Michał Szymaniak was born in 1992, three years after the collapse of communism, in the center of Warsaw on Wspólna Street, not far from the Palace of Culture.
All my life up to and including high school was spent on Wspólna Street. It’s also one of the better known streets for prostitution in Warsaw, especially for the old and ugly ones who you can see standing there even in the dead of winter.
When he was a student in High School he began writing poetry and attending poetry slams hosted by the neolinguists, a well-known association of poets and writers that run a space in the historic Old Town. It was here, in the company of much older poets that he began to find his voice and gain early recognition.
I am interested in poetry that is outside the historical tradition, somehow out of space and time. The anarchy and freedom of the poetry slams were a great environment for me to experiment, and it was a much better situation for drinking.
The association was impressed enough with his poems that they published them in a book that was favorably reviewed by the influential underground magazine Lampa edited by Paweł Dunin-Wąsowicz. Later, they were selected for review by the Nike Prize committee, Poland’s most prestigious literary awards. Although they were not nominated, it was an important recognition for such a young poet.
After finishing High School (a year late), he applied to the film school in Lodz and was accepted into the screenwriting program.
I decided to study screenwriting, but I quickly became bored with the style and format we had to write in. It was impossible to write screenplays in a language that I found interesting. Film is all about images, and images are more powerful than language. Language always loses when you have something interesting to look at.

Michał Szymaniak, photo: Jacek Telenga
Bored and frustrated he began writing rap lyrics that he set to hip-hop tracks he downloaded from the internet.
I was rebelling, trying to find a free space not bound by the rules of screenwriting.
These rap experiments led him to write his first play #jaś #i #małgosia, which was developed at TR Warszawa in Warsaw as part of the Teren TR project under the guidance of the curator Roman Pawłowski. In the play, a brother and sister, living in an upscale suburb of Warsaw, live virtual lives on the internet while their parents work in corporations. The boy, Jas, tries to become a gangsta' rapper while becoming completely submerged in virtual reality and video games while the daughter, Malgosia prostitutes herself as a webcam girl. When the parents intervene by unplugging the internet router, their world explodes into intergenerational conflict, and ultimately violence.
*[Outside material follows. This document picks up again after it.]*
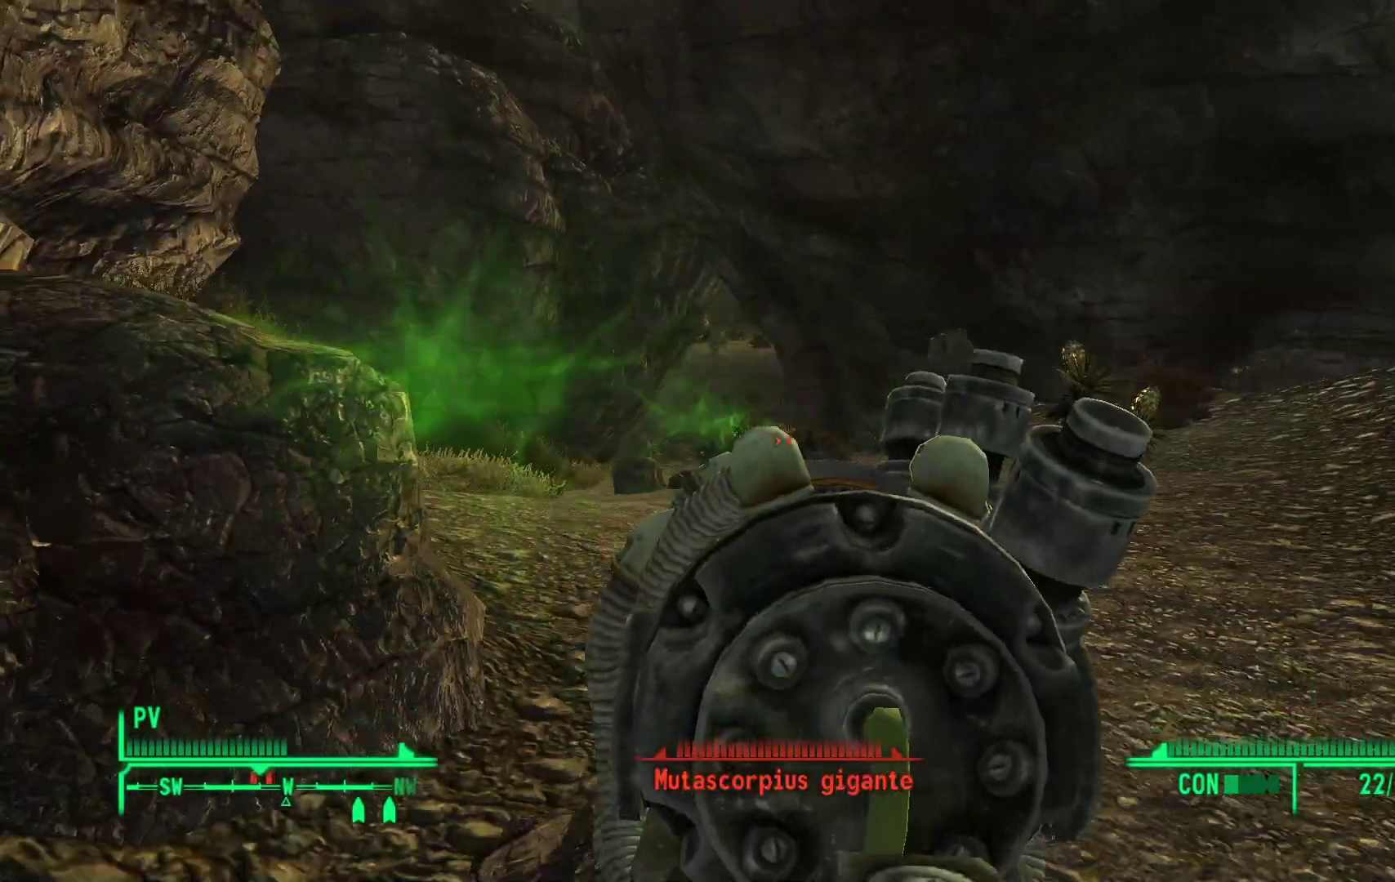
{"buttons": [], "left_stick": "down-right", "right_stick": "center", "events": [[133, "right_stick", "down-left"], [500, "right_stick", "center"]]}
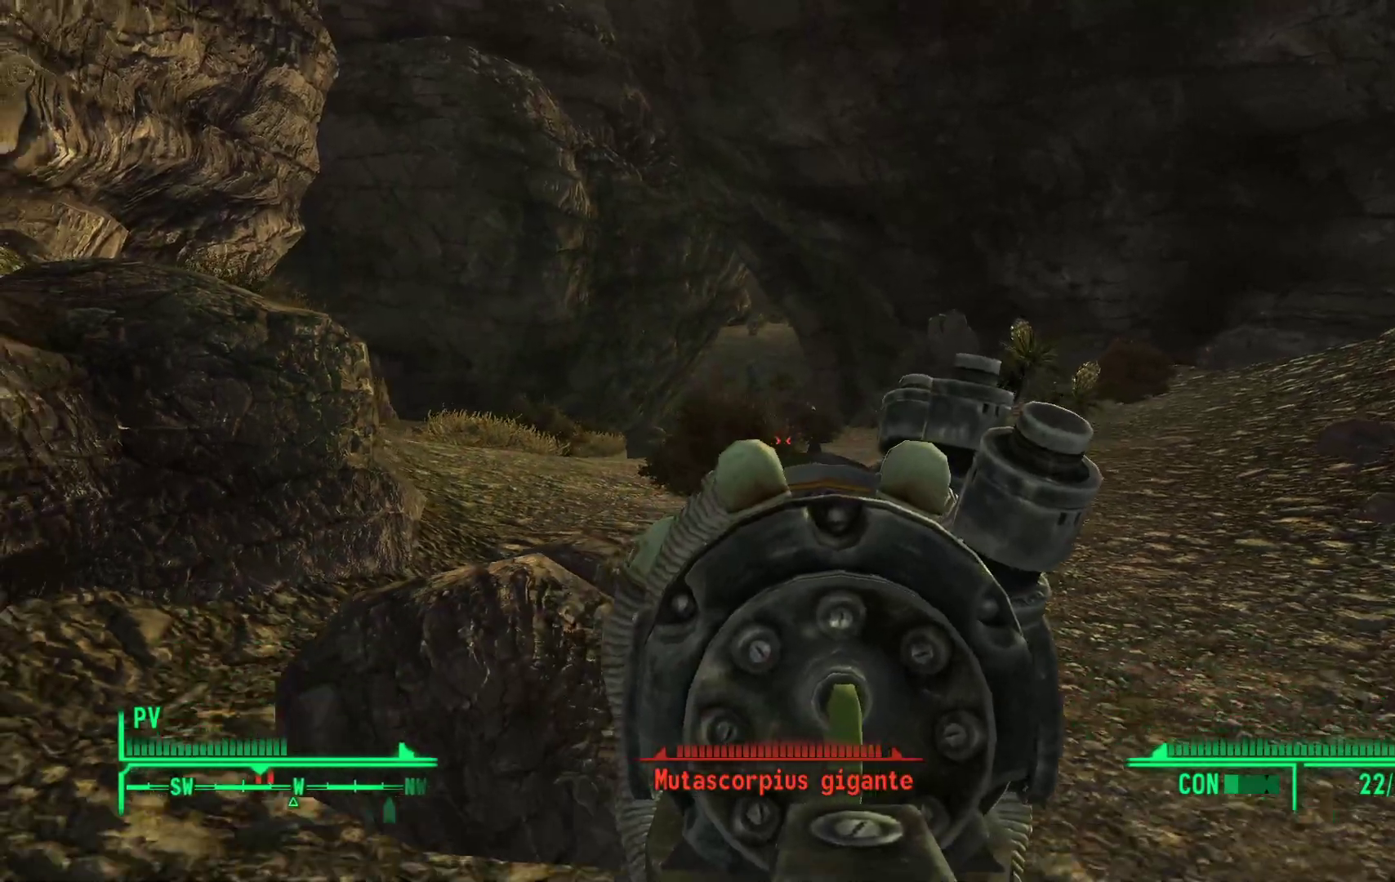
{"buttons": [], "left_stick": "down-right", "right_stick": "center", "events": [[50, "right_stick", "left"], [233, "R1", "down"], [233, "right_stick", "up-left"], [400, "R1", "up"], [500, "right_stick", "center"]]}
The piece expresses the reality of my generation. Fed on ambition and the promise we could be and do anything thanks to the hard fought victory of our parents over communism, we found ourselves unable to find a job in the new economy and in competition with our parents. Our only outlet to express ourselves is online.
While he finishes his degree in screenwriting, he has decided to continue his work in the theatre, and although he has only one play to his name, this young poet has already established himself as one to watch.